[Excerpts from a dataset]
▶

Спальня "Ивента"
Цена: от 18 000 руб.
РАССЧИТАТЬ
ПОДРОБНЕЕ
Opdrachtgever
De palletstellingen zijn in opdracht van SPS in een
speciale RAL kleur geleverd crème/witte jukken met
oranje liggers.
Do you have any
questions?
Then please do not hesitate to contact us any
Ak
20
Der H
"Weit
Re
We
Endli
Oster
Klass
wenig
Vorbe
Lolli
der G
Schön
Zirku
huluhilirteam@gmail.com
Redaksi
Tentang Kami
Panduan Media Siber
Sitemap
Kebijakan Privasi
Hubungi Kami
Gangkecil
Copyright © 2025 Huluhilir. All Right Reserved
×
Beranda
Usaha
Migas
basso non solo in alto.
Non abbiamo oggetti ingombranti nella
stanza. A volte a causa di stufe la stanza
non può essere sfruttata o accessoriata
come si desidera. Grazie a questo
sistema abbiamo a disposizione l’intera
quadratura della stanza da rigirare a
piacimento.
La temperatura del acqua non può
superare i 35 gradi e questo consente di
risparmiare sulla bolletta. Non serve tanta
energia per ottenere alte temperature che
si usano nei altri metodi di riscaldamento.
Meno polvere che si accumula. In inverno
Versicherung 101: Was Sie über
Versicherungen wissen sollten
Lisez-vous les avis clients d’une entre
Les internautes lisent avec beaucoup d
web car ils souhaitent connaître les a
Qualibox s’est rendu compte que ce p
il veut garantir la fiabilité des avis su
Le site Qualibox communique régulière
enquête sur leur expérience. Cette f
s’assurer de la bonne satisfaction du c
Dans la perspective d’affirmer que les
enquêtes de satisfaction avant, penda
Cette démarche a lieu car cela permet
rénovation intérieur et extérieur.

◀

◆ **TASK DESCRIPTION**
The answer is the full data, repeated exactly as shown.

◆ **COMPLETED EXERCISE**
Спальня "Ивента"
Цена: от 18 000 руб.
РАССЧИТАТЬ
ПОДРОБНЕЕ
Opdrachtgever
De palletstellingen zijn in opdracht van SPS in een
speciale RAL kleur geleverd crème/witte jukken met
oranje liggers.
Do you have any
questions?
Then please do not hesitate to contact us any
Ak
20
Der H
"Weit
Re
We
Endli
Oster
Klass
wenig
Vorbe
Lolli
der G
Schön
Zirku
huluhilirteam@gmail.com
Redaksi
Tentang Kami
Panduan Media Siber
Sitemap
Kebijakan Privasi
Hubungi Kami
Gangkecil
Copyright © 2025 Huluhilir. All Right Reserved
×
Beranda
Usaha
Migas
basso non solo in alto.
Non abbiamo oggetti ingombranti nella
stanza. A volte a causa di stufe la stanza
non può essere sfruttata o accessoriata
come si desidera. Grazie a questo
sistema abbiamo a disposizione l’intera
quadratura della stanza da rigirare a
piacimento.
La temperatura del acqua non può
superare i 35 gradi e questo consente di
risparmiare sulla bolletta. Non serve tanta
energia per ottenere alte temperature che
si usano nei altri metodi di riscaldamento.
Meno polvere che si accumula. In inverno
Versicherung 101: Was Sie über
Versicherungen wissen sollten
Lisez-vous les avis clients d’une entre
Les internautes lisent avec beaucoup d
web car ils souhaitent connaître les a
Qualibox s’est rendu compte que ce p
il veut garantir la fiabilité des avis su
Le site Qualibox communique régulière
enquête sur leur expérience. Cette f
s’assurer de la bonne satisfaction du c
Dans la perspective d’affirmer que les
enquêtes de satisfaction avant, penda
Cette démarche a lieu car cela permet
rénovation intérieur et extérieur.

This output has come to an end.